If Rousey’s return was meant to be one of the high spots of the organization’s already stellar 2016, this was a weird way to play it.
In fact, it’s worth wondering how many casual fans are even aware it's about to go down:
Yet somehow Nunes has been cool with all of it. If Rousey’s disappearing act was supposed to cultivate some sort of mystique or throw Nunes off her game, it doesn’t seem like the champion is falling for it.
“I don’t know what is wrong with this girl, I’m gonna be honest with you,” Nunes said, per the Las Vegas Review-Journal. “But if she wants to play this game, she’s playing with the wrong person."
Nonetheless, Nunes has thus far enjoyed little of the promotional shine that normally comes along with fighting Rousey. Despite being the champion, it feels as though Nunes has received less of a push than previous Rousey foes like Miesha Tate, Holm or even Sara McMann.
Even after a breakout 2016 that saw Nunes wrest the title from Tate in the main event of the gala UFC 200, the company’s focus has remained single-mindedly on her opponent.

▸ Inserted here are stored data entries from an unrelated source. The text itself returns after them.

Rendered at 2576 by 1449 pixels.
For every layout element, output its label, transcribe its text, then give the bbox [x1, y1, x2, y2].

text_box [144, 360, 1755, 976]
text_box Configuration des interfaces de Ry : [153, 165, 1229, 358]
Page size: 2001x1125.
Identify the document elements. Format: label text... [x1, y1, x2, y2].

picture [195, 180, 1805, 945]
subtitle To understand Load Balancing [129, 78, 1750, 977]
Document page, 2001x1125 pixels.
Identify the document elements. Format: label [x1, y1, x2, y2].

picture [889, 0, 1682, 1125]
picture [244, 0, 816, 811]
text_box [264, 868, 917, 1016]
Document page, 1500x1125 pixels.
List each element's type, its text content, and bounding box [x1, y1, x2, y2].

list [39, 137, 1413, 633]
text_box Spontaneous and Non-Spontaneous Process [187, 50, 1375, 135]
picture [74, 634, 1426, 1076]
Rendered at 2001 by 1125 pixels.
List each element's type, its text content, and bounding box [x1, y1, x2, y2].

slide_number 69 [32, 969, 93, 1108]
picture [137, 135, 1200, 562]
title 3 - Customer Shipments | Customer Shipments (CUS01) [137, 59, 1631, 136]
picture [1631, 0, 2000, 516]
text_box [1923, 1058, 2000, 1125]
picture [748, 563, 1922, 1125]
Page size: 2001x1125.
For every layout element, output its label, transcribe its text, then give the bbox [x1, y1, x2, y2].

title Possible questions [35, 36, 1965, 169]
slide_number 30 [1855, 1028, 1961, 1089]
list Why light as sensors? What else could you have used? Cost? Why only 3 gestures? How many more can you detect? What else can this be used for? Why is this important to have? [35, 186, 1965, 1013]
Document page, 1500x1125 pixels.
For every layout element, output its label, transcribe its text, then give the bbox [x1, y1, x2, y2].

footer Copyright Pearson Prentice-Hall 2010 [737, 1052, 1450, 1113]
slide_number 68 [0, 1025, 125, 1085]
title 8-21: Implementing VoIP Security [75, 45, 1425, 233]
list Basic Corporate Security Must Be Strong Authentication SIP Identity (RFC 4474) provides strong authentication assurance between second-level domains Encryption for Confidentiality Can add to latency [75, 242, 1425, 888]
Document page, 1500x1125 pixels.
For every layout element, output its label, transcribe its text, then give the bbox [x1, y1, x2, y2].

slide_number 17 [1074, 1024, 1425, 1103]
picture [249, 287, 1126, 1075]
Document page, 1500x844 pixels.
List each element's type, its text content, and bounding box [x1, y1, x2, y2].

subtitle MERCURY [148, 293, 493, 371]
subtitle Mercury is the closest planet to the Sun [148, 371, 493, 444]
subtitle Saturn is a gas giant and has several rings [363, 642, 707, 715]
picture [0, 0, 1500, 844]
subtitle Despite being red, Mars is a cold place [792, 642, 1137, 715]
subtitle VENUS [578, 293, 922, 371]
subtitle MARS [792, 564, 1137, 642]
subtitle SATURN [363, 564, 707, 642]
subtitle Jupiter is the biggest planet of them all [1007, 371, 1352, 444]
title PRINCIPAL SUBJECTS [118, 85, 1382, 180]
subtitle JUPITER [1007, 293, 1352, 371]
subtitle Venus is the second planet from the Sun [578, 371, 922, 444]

That’s obvious. That’s to be expected.
Everybody wants to see how Rousey has put herself back together after that aura-shattering loss to Holm a little more than a year ago. But as she abruptly rejects the white-hot glare of the fame she cultivated while amassing six consecutive successful UFC title defenses, Nunes has also been minimized.
That doesn't seem fair or right, and if there is some method to the madness, it's murky at best.
White partially defended the decision to keep Nunes out of the press events to Yahoo Sports’ Kevin Iole.
“You know how Amanda Nunes becomes a star?” the UFC president said. “Go out and beat Ronda Rousey and I guarantee you that then she’ll be a bigger star than anyone ever thought.”
It's hard to argue with that, though it doesn’t seem to take into account that Nunes might be an even bigger star were she to defeat Rousey on the heels of a weeklong media blitz.
In any case, Nunes will have to wait until Friday night to receive any real coronation in the UFC. If she beats Rousey, maybe the UFC will even let her go to the post-fight press conference.